## TEKS BACAAN
=-=-=

Defisit perdagangan Indonesia-Tiongkok "kronis"
27 Januari 2015 18:42 WIB
Menko Perekonomian Sofyan Djalil (ANTARA FOTO/Widodo S. Jusuf)
Beijing (ANTARA News) - Menteri Koordinator Bidang Ekonomi Sofyan Djalil menilai, defisit perdagangan antara Indonesia dan Tiongkok, sudah pada tahap kronis dan harus segera dibenahi.
"Ini bisa dikatakan memang persoalan kronis. Defisit yang dialami Indonesia dalam perdagangan dengan Tiongkok semakin tinggi dari waktu ke waktu," katanya, dalam obrolan dengan Antara di Beijing, Selasa.
Sofyan mengatakan tingginya nilai defisit yang dialami Indonesia dalam perdagangan dengan Tiongkok dikarenakan kinerja industri di Indonesia semakin menurun. Akibatnya, Indonesia ketergantungan kepada ekspor komoditas yang harganya kadang tidak menentu.
"Kondisi itu semakin parah, atau defisit makin lebar dengan kebijakan pemerintah untuk menghentikan ekspor komoditas yang selama ini menjadi andalan ekspor Indonesia. Akhirnya, defisit kita kini mencapai 14 miliar dolar AS," ujarnya.

=-=-=

## DATA MASUKAN
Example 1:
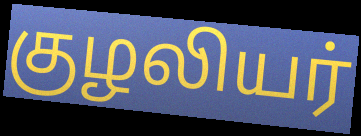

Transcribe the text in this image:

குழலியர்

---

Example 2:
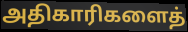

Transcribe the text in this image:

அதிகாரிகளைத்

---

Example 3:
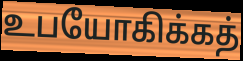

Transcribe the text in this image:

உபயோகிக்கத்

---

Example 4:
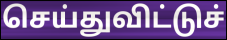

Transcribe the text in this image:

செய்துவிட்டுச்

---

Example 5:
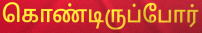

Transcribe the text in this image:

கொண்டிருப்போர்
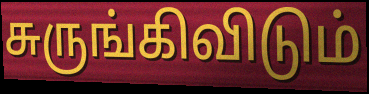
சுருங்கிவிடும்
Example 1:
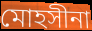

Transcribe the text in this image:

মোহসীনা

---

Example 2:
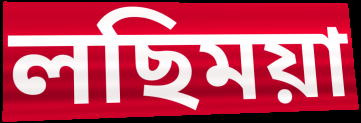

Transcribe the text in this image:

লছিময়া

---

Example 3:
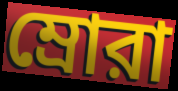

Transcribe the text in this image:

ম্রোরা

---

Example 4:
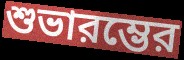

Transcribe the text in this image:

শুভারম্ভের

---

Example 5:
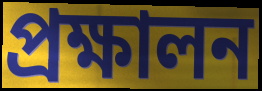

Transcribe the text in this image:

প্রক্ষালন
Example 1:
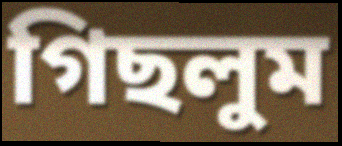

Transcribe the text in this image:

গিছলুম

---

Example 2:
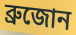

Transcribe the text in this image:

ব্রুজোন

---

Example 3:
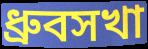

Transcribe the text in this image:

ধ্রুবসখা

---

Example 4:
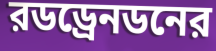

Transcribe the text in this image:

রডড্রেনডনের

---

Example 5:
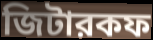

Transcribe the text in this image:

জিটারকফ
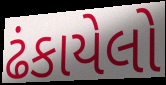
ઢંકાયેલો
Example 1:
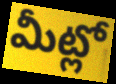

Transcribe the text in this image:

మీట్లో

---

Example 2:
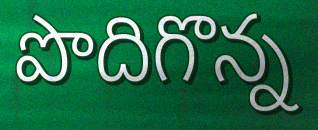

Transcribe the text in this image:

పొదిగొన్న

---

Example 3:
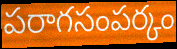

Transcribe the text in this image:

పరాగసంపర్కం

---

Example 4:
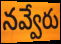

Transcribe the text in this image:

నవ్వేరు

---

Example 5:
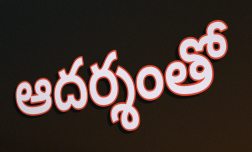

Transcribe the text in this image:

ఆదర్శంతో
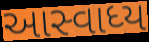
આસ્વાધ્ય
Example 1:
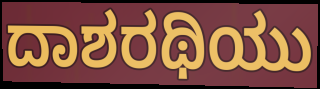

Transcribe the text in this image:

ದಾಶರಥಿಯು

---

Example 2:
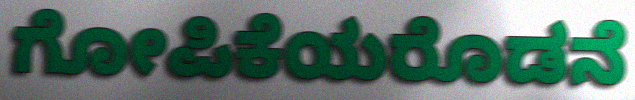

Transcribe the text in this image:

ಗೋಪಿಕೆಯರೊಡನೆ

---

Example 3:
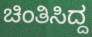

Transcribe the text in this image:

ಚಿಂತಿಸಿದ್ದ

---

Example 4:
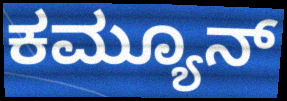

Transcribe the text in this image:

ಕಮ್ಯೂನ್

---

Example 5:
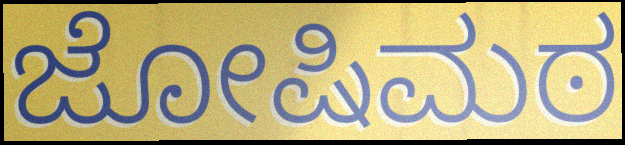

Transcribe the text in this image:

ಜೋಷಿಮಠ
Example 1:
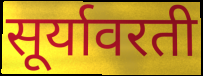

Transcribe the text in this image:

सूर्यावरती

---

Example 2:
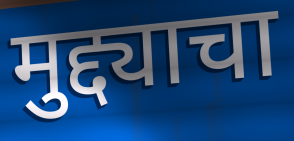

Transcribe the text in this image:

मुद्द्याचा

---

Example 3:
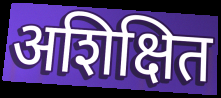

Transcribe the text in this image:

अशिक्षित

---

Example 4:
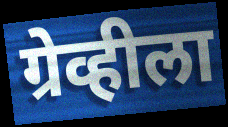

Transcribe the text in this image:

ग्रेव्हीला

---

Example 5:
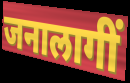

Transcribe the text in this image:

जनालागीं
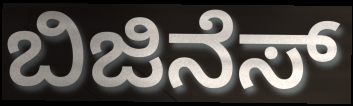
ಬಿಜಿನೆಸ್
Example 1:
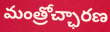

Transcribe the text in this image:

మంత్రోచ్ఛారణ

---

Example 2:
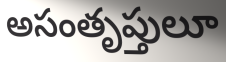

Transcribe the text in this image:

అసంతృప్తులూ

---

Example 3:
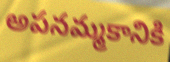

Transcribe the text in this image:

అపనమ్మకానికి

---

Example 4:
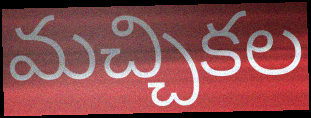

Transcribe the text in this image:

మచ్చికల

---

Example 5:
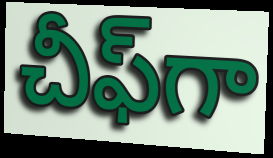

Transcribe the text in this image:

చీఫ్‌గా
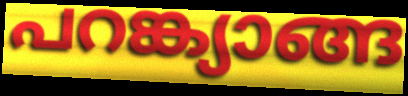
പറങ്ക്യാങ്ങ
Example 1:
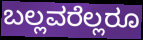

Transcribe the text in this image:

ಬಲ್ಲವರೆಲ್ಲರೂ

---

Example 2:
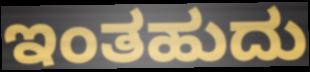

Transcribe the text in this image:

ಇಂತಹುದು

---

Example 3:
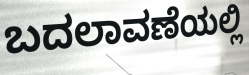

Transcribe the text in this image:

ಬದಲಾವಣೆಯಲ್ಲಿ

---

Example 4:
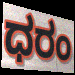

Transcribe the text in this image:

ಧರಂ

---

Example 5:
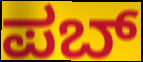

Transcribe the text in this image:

=-=-=

## DAFTAR TUGAS
1. Menurut teks bacaan, berapa nilai defisit perdagangan Indonesia yang disebut Sofyan Djalil?
2. Ubah catatan, mulai dari awal catatan dan berakhir pada baris yang memuat "పరాగసంపర్కం", menjadi daftar JSON berisi string, satu string untuk setiap baris tanpa baris kosong, dan jangan sertakan gambarnya dalam jawaban.
Teks bacaan dan catatan adalah dua bahan yang berdiri sendiri.

## JAWABAN YANG DIHARAPKAN
1. 14 miliar dolar AS.

2.
[
  "Example 1:",
  "Transcribe the text in this image:",
  "குழலியர்",
  "---",
  "Example 2:",
  "Transcribe the text in this image:",
  "அதிகாரிகளைத்",
  "---",
  "Example 3:",
  "Transcribe the text in this image:",
  "உபயோகிக்கத்",
  "---",
  "Example 4:",
  "Transcribe the text in this image:",
  "செய்துவிட்டுச்",
  "---",
  "Example 5:",
  "Transcribe the text in this image:",
  "கொண்டிருப்போர்",
  "சுருங்கிவிடும்",
  "Example 1:",
  "Transcribe the text in this image:",
  "মোহসীনা",
  "---",
  "Example 2:",
  "Transcribe the text in this image:",
  "লছিময়া",
  "---",
  "Example 3:",
  "Transcribe the text in this image:",
  "ম্রোরা",
  "---",
  "Example 4:",
  "Transcribe the text in this image:",
  "শুভারম্ভের",
  "---",
  "Example 5:",
  "Transcribe the text in this image:",
  "প্রক্ষালন",
  "Example 1:",
  "Transcribe the text in this image:",
  "গিছলুম",
  "---",
  "Example 2:",
  "Transcribe the text in this image:",
  "ব্রুজোন",
  "---",
  "Example 3:",
  "Transcribe the text in this image:",
  "ধ্রুবসখা",
  "---",
  "Example 4:",
  "Transcribe the text in this image:",
  "রডড্রেনডনের",
  "---",
  "Example 5:",
  "Transcribe the text in this image:",
  "জিটারকফ",
  "ઢંકાયેલો",
  "Example 1:",
  "Transcribe the text in this image:",
  "మీట్లో",
  "---",
  "Example 2:",
  "Transcribe the text in this image:",
  "పొదిగొన్న",
  "---",
  "Example 3:",
  "Transcribe the text in this image:",
  "పరాగసంపర్కం"
]